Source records

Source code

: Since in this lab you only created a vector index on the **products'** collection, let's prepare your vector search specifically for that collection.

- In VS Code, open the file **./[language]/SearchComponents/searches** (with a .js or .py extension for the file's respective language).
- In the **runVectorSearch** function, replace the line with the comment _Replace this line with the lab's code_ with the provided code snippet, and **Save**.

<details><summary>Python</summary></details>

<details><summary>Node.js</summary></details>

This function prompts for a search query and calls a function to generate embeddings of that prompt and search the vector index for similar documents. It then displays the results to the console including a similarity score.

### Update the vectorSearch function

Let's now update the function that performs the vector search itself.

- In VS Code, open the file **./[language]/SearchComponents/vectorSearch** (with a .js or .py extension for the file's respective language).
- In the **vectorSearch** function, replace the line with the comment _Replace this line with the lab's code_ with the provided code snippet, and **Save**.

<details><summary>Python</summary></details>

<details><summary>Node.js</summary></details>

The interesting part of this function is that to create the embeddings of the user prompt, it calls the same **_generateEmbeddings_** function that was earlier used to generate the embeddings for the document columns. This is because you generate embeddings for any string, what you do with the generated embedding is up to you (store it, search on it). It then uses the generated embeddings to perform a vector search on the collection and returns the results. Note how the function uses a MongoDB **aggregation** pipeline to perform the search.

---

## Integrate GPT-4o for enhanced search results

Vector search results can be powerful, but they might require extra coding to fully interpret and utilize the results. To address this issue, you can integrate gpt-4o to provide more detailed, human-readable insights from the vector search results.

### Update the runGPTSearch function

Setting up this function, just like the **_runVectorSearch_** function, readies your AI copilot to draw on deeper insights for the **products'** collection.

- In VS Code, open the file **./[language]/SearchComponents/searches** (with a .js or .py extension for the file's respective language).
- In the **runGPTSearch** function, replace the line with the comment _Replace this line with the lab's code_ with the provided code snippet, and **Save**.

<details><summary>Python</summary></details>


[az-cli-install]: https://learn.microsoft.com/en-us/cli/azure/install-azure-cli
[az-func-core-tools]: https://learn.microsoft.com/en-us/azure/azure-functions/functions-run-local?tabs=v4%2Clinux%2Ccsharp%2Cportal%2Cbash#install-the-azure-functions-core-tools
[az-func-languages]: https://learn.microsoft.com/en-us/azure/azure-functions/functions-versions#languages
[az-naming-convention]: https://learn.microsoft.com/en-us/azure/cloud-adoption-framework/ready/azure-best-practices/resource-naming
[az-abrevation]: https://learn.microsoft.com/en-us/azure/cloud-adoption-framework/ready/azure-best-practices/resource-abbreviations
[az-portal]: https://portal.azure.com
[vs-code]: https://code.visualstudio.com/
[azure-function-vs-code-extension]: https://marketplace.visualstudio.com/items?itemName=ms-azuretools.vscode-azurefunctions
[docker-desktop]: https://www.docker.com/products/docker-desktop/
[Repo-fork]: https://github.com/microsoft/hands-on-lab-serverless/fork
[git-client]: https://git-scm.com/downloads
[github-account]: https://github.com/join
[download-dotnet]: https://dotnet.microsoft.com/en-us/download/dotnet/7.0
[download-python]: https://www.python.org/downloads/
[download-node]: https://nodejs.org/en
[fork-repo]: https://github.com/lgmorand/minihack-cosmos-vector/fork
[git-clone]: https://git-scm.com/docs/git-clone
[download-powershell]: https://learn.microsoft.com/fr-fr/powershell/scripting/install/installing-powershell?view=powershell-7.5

--- WORK TASK ---
Transcribe the listing above word for word, starting at its first line and ending at the line that contains "for that collection.".

--- RESULT ---
Source code

: Since in this lab you only created a vector index on the **products'** collection, let's prepare your vector search specifically for that collection.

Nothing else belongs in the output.